==== DATASET EXTRACT

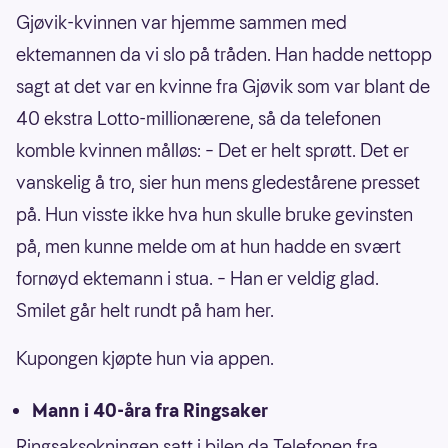
Gjøvik-kvinnen var hjemme sammen med
ektemannen da vi slo på tråden. Han hadde nettopp
sagt at det var en kvinne fra Gjøvik som var blant de
40 ekstra Lotto-millionærene, så da telefonen
komble kvinnen målløs: – Det er helt sprøtt. Det er
vanskelig å tro, sier hun mens gledestårene presset
på. Hun visste ikke hva hun skulle bruke gevinsten
på, men kunne melde om at hun hadde en svært
fornøyd ektemann i stua. – Han er veldig glad.
Smilet går helt rundt på ham her.
Kupongen kjøpte hun via appen.
Mann i 40-åra fra Ringsaker
Ringsaksokningen satt i bilen da Telefonen fra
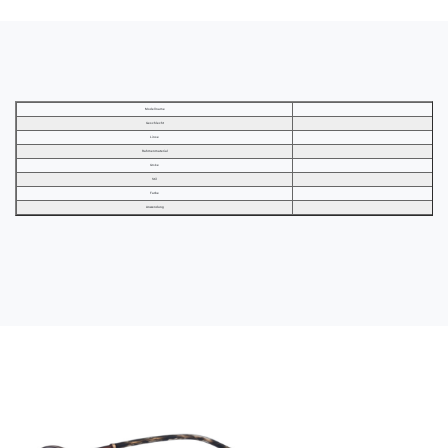
Modellname
Geschlecht
Linse
Rahmenmaterial
Größe
Stil
Farbe
Anwendung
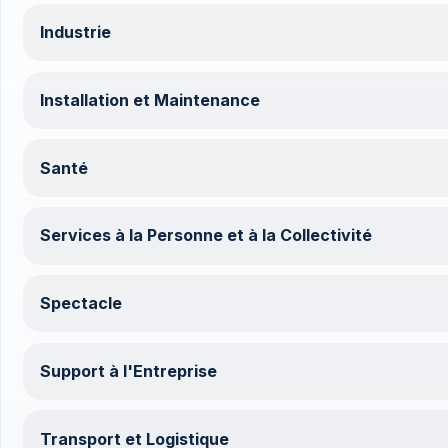
Industrie
Installation et Maintenance
Santé
Services à la Personne et à la Collectivité
Spectacle
Support à l'Entreprise
Transport et Logistique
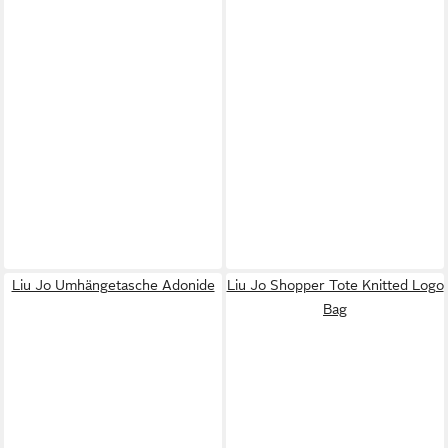
Liu Jo Umhängetasche Adonide
Liu Jo Shopper Tote Knitted Logo
Bag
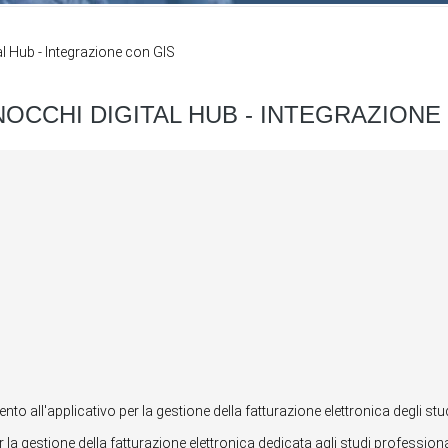
al Hub - Integrazione con GIS
ANOCCHI DIGITAL HUB - INTEGRAZIONE
o all'applicativo per la gestione della fatturazione elettronica degli stud
la gestione della fatturazione elettronica dedicata agli studi professiona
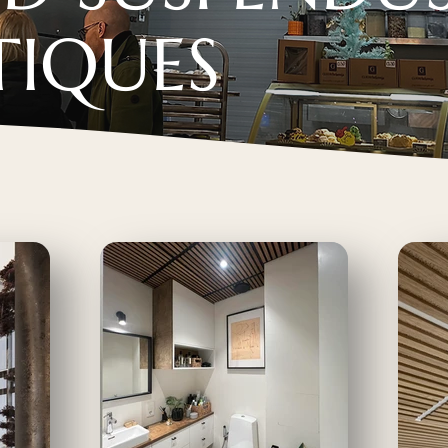
IQUES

========

### WHAT IS NEEDED
Each line above gets copied exactly; leave the pictures out.

### ANSWER
Gjøvik-kvinnen var hjemme sammen med
ektemannen da vi slo på tråden. Han hadde nettopp
sagt at det var en kvinne fra Gjøvik som var blant de
40 ekstra Lotto-millionærene, så da telefonen
komble kvinnen målløs: – Det er helt sprøtt. Det er
vanskelig å tro, sier hun mens gledestårene presset
på. Hun visste ikke hva hun skulle bruke gevinsten
på, men kunne melde om at hun hadde en svært
fornøyd ektemann i stua. – Han er veldig glad.
Smilet går helt rundt på ham her.
Kupongen kjøpte hun via appen.
Mann i 40-åra fra Ringsaker
Ringsaksokningen satt i bilen da Telefonen fra
Modellname
Geschlecht
Linse
Rahmenmaterial
Größe
Stil
Farbe
Anwendung
Industrie
Installation et Maintenance
Santé
Services à la Personne et à la Collectivité
Spectacle
Support à l'Entreprise
Transport et Logistique
Liu Jo Umhängetasche Adonide
Liu Jo Shopper Tote Knitted Logo
Bag
al Hub - Integrazione con GIS
ANOCCHI DIGITAL HUB - INTEGRAZIONE
o all'applicativo per la gestione della fatturazione elettronica degli stud
la gestione della fatturazione elettronica dedicata agli studi professiona
IQUES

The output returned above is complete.